Se diría que su simpatía queda a flote, aunque allí está la trampa. El Artista no reivindica cualquier tipo de cine, sino uno muy específico: el cine de las grandes productoras (que construyeron la industria) y del star system (sistema de las estrellas), un cine despersonalizado y uniforme cuya traducción actual sería precisamente el tipo de cine que supuestamente viene a cuestionar. Toda película tiene una visión propia del cine y del mundo, decía François Truffaut, y hay que rastrearlas en su puesta en escena. El Artista es aquí tan acartonada y unidireccional como los culebrones que su protagonista -un actor de la época del cine mudo- encarna: filmes de aventuras donde lo que importan son los golpes de efecto, los giros del guión y el magnetismo de las estrellas. Poco más, si se mira bien, propone El Artista, aunque sus estrellas sean (hasta ayer) desconocidas: la desconfianza suprema en el espectador guía su puesta en escena, y entonces todo se explica una y otra vez, por más que no disponga de las voces para hacerlo (para eso está la banda de sonido). Su apropiación de los clásicos es trivial, meramente imitativa (o incluso fetichista), así como también la construcción dramática de los conflictos de sus protagonistas, y su lectura del momento que narra (el paso del cine mudo al cine sonoro). Sólo su simpatía, en gran parte deudora de un perrito (aunque sostenida por una música omnipresente y la actuación de Jean Dujardin), la salva de caer en el ridículo, mientras su tema la reviste de una falsa importancia, ya que en realidad, más que homenajearlo, la película parodia al cine mudo.

Su protagonista es un famoso actor del cine silente, George Valentine (Jean Dujardin), que en 1927 está en la cresta de la ola. Sus películas son un éxito, y hasta se da el gusto de imponer al productor (la figura del director está ausente en el universo del filme) la aspirante a actriz Pepy Miller (la argentina Bérénice Bejo, por momentos insoportable), una joven seguidora que pronto mostrará sus habilidades para el cine sonoro, y se convertirá en la gran estrella del estudio. A contramano, resentido en su orgullo, George rechazará esta nueva invención y se embarcará en una filmación propia, que a fin de cuentas lo dejará en la ruina, mientras Pepy sube al estrellato.

(Entradas de datos)

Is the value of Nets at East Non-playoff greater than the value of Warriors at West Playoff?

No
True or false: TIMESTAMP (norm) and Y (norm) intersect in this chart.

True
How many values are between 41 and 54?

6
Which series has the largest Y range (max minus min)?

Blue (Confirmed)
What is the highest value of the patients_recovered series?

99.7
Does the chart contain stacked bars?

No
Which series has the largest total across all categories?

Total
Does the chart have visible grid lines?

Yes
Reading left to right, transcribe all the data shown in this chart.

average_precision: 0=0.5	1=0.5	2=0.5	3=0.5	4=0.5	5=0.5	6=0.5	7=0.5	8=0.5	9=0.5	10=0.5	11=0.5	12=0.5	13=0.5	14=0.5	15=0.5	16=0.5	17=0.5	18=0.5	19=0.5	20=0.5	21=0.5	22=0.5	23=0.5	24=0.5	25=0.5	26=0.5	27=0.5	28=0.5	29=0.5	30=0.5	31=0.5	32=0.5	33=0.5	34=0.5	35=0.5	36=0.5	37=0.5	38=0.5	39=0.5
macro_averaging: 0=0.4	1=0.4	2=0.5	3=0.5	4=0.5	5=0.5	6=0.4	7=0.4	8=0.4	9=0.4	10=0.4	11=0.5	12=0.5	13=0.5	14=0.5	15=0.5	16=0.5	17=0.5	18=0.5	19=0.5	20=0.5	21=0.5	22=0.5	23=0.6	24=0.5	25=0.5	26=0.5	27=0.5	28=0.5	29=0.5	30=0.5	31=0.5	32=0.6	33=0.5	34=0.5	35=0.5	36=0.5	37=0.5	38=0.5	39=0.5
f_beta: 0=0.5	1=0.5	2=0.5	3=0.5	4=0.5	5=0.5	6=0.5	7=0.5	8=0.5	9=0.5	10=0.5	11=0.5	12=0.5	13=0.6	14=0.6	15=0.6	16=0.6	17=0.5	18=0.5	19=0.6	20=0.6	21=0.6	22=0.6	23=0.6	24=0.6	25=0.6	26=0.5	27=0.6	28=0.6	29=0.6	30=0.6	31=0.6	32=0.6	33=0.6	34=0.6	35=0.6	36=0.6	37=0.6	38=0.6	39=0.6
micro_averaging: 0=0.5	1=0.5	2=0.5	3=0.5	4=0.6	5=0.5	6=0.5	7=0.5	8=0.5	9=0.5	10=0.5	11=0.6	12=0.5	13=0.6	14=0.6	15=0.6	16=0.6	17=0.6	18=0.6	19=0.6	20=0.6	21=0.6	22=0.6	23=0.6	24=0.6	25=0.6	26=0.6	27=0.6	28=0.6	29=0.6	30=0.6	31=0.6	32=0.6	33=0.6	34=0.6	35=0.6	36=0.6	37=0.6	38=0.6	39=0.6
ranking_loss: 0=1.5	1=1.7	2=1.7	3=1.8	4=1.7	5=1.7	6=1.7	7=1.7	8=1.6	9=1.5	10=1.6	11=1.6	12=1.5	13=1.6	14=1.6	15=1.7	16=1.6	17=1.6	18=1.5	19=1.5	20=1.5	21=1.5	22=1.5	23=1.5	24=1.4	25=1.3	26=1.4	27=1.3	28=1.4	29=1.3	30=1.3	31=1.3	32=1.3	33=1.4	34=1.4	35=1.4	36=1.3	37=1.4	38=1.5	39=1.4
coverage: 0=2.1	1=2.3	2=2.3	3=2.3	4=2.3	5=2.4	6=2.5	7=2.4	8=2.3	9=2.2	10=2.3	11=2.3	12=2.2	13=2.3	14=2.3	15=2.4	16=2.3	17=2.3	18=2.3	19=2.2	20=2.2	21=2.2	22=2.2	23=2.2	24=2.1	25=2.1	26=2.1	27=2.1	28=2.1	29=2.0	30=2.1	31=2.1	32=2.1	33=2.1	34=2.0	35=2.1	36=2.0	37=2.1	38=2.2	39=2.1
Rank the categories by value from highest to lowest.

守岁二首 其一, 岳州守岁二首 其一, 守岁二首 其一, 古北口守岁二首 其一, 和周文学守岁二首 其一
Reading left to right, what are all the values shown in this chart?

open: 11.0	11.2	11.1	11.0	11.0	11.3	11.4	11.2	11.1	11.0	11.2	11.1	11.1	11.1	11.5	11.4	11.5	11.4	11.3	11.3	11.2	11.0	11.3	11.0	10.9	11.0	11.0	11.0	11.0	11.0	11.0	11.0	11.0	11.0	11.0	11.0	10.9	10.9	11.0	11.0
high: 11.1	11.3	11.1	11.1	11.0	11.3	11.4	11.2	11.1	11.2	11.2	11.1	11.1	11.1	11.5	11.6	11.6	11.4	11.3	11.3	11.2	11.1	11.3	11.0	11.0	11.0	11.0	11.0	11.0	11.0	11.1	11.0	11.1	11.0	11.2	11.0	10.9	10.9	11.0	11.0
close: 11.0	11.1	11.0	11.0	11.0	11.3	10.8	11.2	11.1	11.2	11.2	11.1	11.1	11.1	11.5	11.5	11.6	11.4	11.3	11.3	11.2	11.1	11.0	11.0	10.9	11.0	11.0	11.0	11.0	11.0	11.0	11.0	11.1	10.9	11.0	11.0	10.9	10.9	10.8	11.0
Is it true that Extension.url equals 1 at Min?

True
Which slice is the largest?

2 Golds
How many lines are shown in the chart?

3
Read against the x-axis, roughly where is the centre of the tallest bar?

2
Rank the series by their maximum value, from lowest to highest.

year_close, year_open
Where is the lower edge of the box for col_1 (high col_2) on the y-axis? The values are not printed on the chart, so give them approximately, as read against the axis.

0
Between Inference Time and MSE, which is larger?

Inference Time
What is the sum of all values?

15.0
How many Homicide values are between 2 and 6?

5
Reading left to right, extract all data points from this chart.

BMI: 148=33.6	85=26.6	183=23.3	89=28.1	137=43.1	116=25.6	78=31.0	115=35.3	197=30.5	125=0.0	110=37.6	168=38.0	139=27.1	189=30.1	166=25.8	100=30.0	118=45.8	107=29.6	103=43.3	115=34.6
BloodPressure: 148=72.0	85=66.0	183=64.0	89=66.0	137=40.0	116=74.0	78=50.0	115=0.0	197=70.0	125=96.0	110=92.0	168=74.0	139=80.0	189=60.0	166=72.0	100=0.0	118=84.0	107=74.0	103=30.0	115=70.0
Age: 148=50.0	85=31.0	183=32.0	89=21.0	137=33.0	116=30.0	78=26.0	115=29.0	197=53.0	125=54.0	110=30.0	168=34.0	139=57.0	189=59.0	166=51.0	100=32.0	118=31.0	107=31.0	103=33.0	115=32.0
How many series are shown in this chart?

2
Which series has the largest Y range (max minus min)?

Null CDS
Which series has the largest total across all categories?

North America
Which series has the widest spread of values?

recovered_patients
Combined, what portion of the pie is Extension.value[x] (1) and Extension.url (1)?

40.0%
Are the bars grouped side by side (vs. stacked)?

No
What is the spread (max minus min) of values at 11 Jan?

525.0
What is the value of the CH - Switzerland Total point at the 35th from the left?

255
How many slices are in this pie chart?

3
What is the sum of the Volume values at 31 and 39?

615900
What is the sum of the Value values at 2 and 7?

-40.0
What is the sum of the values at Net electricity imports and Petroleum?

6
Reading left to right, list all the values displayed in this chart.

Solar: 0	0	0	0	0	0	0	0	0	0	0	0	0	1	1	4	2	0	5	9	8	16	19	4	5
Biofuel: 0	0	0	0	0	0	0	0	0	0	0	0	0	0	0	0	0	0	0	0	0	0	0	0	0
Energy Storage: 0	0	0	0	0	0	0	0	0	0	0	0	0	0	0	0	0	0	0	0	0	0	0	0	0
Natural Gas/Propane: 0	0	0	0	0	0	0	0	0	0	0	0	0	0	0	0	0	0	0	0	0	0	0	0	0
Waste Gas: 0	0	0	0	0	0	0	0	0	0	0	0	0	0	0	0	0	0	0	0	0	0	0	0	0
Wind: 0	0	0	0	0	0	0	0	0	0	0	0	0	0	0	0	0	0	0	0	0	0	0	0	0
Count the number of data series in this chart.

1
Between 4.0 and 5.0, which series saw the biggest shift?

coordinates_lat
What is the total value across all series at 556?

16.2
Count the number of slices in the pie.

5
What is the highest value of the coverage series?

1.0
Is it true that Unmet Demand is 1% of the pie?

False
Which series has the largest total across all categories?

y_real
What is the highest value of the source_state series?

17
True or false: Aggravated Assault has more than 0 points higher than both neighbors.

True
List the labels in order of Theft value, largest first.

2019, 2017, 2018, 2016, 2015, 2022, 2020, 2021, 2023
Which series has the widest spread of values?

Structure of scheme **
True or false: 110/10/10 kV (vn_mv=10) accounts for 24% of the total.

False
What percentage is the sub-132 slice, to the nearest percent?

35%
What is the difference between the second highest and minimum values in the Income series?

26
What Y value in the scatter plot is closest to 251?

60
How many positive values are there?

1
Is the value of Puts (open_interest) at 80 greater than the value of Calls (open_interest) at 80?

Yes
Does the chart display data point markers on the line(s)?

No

* **TAREA A REALIZAR**: Extrae de la reseña de El Artista el pasaje que va desde "Su protagonista es" hasta "sube al estrellato.", sin cambiar nada. Las filas son un material independiente de la reseña de El Artista.

* **RESPUESTA DEL EJERCICIO**:
Su protagonista es un famoso actor del cine silente, George Valentine (Jean Dujardin), que en 1927 está en la cresta de la ola. Sus películas son un éxito, y hasta se da el gusto de imponer al productor (la figura del director está ausente en el universo del filme) la aspirante a actriz Pepy Miller (la argentina Bérénice Bejo, por momentos insoportable), una joven seguidora que pronto mostrará sus habilidades para el cine sonoro, y se convertirá en la gran estrella del estudio. A contramano, resentido en su orgullo, George rechazará esta nueva invención y se embarcará en una filmación propia, que a fin de cuentas lo dejará en la ruina, mientras Pepy sube al estrellato.